Celecoxib is used as a treatment for arthritis in people with certain gastrointestinal conditions because it's a little less prone to exacerbate these problems than other anti-inflammatory drugs. It is available generically. The non-profit insurance company Harvard Pilgrim Health Care classifies generic Celecoxib as a “tier 1” drug. That means that the cost of a 3-month mail order supply of the medication (100 mg taken once a day) from Walgreen’s, the pharmacy with which Harvard Pilgrim has a contract, would be $10. But until the deductible is met, Harvard Pilgrim doesn’t pay for medications, so the cost would be a whopping $156.51 for 90 pills (which, incidentally, isn’t even quite a 3-month supply since last I looked, a year has 365 days, not 360 days). So I contacted a pharmacy in Canada, identifying one that is approved by CIPA, the Canadian association of licensed retailed pharmacies.  I found a drug store that will supply 120 pills for $25.99 (plus a small shipping charge). That comes out to $1.74 per pill at Walgreen’s compared to 22¢ at the Canadian competitor. Walgreen’s costs eight times as much as the Canadian pharmacy. And the medication isn’t manufactured in some shady country with questionable oversight. It’s made in the UK.

How can this be? Is Celecoxib a fluke? So I looked at another commonly prescribed medication, this time a drug classified as tier 3. I chose Vagifem, an estrogen suppository, used to treat post-menopausal atrophic vaginitis. The cost of a 3-month supply through the health plan—after using the entire $4000 deductible? $80. The mail order cost from Walgreen’s today, assuming the deductible hasn't been spent? $360. The cost from the Canadian pharmacy? $55. Made in the UK. Walgreen’s is 7 times more expensive.

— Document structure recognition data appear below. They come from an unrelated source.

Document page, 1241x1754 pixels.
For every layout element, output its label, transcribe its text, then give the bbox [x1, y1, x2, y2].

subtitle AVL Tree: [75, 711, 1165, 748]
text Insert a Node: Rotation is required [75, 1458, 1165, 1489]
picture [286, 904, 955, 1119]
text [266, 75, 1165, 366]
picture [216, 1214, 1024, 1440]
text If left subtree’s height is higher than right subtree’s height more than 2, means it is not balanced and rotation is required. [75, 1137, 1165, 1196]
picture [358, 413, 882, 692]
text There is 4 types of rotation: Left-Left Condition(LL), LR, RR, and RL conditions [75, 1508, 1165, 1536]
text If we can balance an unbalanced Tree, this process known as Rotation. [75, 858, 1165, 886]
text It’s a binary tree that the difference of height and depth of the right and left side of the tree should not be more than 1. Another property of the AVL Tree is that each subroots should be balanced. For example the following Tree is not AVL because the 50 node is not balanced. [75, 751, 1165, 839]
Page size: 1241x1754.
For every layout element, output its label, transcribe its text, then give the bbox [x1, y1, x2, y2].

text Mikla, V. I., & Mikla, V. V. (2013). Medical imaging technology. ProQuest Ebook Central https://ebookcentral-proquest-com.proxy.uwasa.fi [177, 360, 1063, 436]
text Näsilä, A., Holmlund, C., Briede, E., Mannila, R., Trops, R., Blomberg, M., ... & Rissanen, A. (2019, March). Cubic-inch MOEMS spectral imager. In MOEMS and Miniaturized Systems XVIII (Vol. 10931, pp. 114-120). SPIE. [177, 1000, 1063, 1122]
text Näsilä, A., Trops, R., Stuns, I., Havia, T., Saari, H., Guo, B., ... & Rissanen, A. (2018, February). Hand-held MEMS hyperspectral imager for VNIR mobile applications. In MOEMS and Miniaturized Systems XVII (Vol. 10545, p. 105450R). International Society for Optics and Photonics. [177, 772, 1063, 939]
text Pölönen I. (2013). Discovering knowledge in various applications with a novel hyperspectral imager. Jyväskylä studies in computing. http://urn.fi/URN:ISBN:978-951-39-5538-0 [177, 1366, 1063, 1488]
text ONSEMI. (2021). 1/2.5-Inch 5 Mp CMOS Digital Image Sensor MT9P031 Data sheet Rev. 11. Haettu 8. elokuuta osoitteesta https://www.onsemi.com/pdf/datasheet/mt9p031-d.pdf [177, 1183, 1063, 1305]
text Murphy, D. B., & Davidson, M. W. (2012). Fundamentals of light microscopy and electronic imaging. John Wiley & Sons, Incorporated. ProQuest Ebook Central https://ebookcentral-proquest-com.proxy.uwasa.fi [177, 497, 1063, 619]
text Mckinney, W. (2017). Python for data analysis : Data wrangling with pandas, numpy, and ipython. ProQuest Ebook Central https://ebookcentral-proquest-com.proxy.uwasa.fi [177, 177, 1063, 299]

What’s going on here? I’ll leave that to the policy wonks, but maybe they should look at the behavior of pharmacies as well as drug companies and health insurers. After all, this isn't just a case of generic drugs costing almost as much as their brand name equivalents, which is still another problem for consumers. Meanwhile, importing drugs from Canada is a valuable option. It's not legal to re-import medication for sale or to import restricted drugs such as opioids, but the law on medicines for personal use is a bit fuzzy, or at least its enforcement is. With consumers shouldering an ever increasing proportion of health care costs, and no prospect for relief in sight, there's a strong incentive to look north.